2016-08-09 24 views
2

我的项目中的任务之一是加载数据集(chars74k)并为每个图像设置标签。在这个实现中,我已经有一个包含其他图像的矩阵和一个带有各自标签的列表。为了做任务,我写了下面的代码:Python - 加载多个图像的更快方法?

#images: (input/output)matrix of images 
#labels: (input/output)list of labels 
#path: (input)path to my root folder of images. It is like this: 
# path 
# |-folder1 
# |-folder2 
# |-folder3 
# |-... 
# |-lastFolder 

def loadChars74k(images, labels, path): 
    # list of directories 
    dirlist = [ item for item in os.listdir(path) if os.path.isdir(os.path.join(path, item)) ] 

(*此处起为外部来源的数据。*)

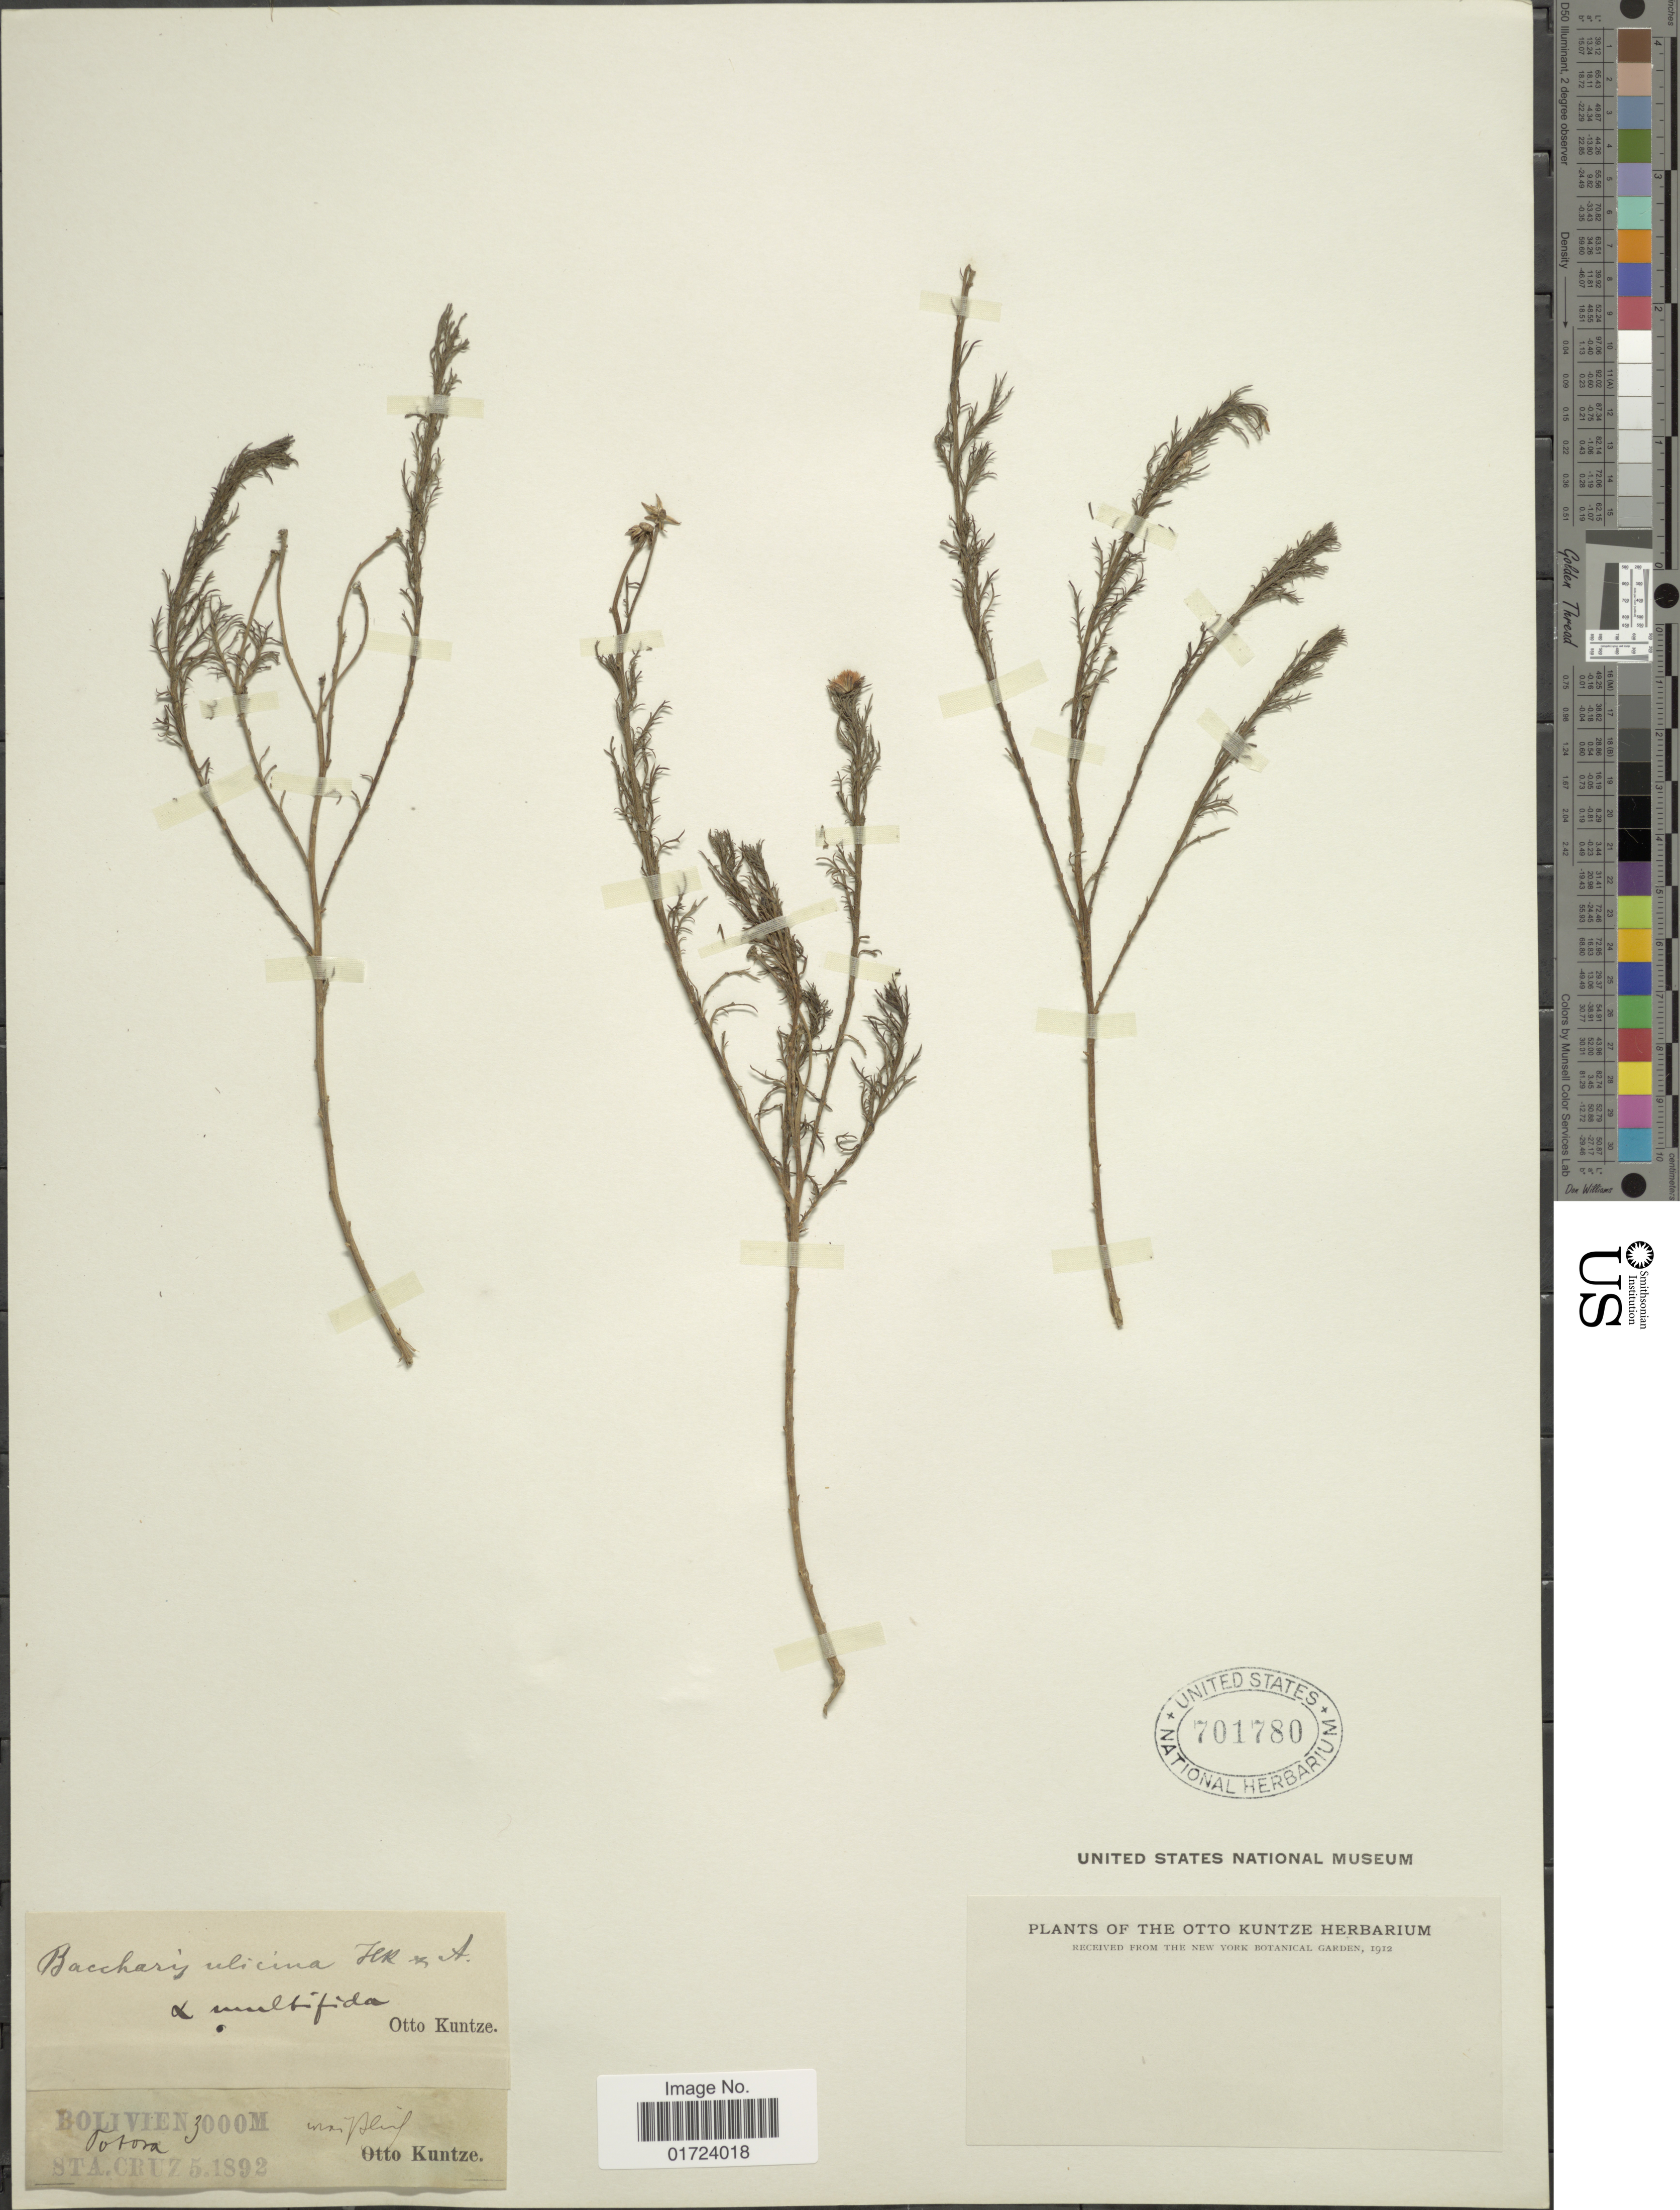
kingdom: Plantae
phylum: Tracheophyta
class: Magnoliopsida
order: Asterales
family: Asteraceae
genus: Baccharis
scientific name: Baccharis ulicina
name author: Hook. & Arn.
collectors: C.E.O. Kuntze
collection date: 1892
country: Bolivia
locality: Bolivien. Sta. Cruz.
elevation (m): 3000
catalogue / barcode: US 701780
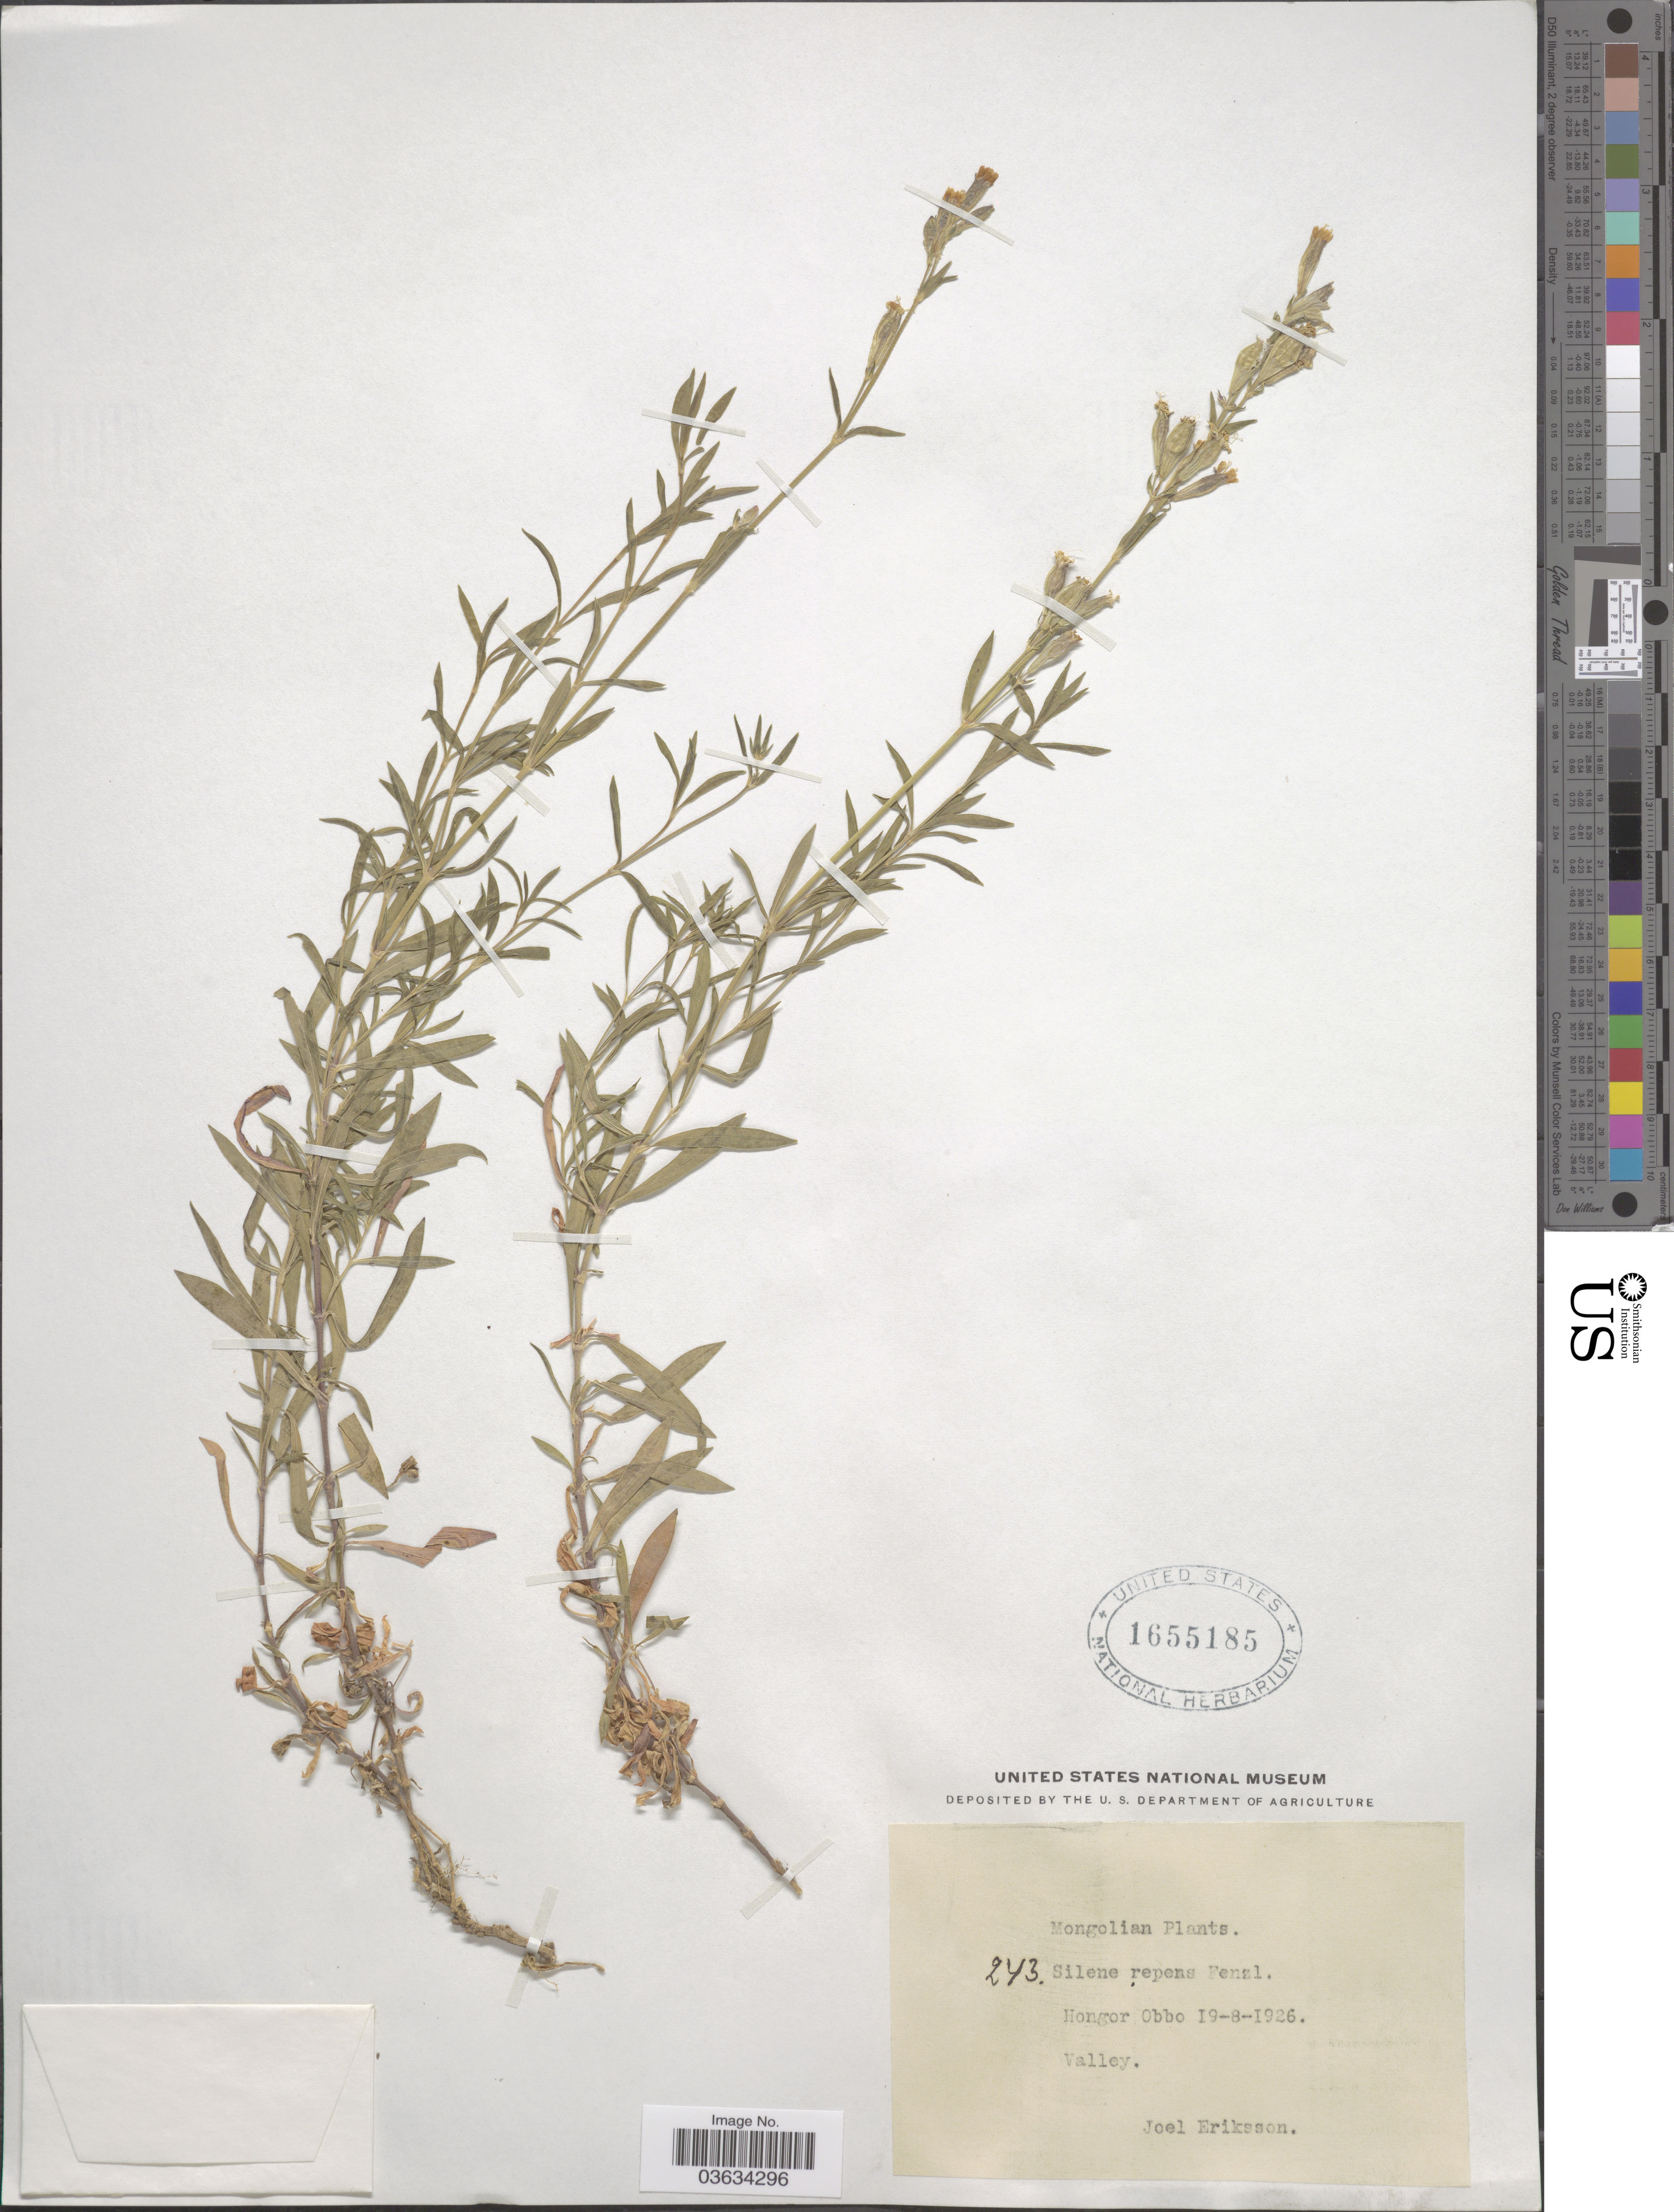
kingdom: Plantae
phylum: Tracheophyta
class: Magnoliopsida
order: Caryophyllales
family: Caryophyllaceae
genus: Silene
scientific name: Silene repens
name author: Patrin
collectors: J. Eriksson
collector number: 243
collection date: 1926-08-19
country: Mongolia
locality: Hongor Obbo.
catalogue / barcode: US 1655185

    # for each subfolder, open all files, append to list of images x and set path as label in y 
    for subfolder in dirlist: 
     imagePath = glob.glob(path + '/' + subfolder +'/*.Bmp') 
     print "folder ", subfolder, " has ",len(imagePath), " images and matrix of images is:", images.shape, "labels are:", len(labels) 
     for i in range(len(imagePath)): 
      anImage = numpy.array(Image.open(imagePath[i]).convert('L'), 'f').ravel() 
      images = numpy.vstack((images,anImage)) 
      labels.append(subfolder) 

它工作正常,但它花费的时间太长(约20分钟)。我想知道是否有更快的方式来加载图像并设置标签。

问候。

+1

我猜测,大部分处理时间都在'Image.open(...)'上。你真的需要把所有的东西放在记忆里吗?也许只需要参考图像路径并在必要时读取文件? –

+0

另外,你为什么在范围内(len(imagePath)):'imagePath [i]'?不要遍历列表的索引,然后索引该列表:仅循环列表本身。 –

+0

好吧,我想我正在循环和打开所有图像加载到一个numpy.array,然后将图像附加到'图像'。这有什么不对? – Claudio

回答

-1

经过一番研究,我能改善这样的代码:

def loadChars74k(images, labels, path): 
    # list of directories 
    dirlist = [ item for item in os.listdir(path) if os.path.isdir(os.path.join(path, item)) ] 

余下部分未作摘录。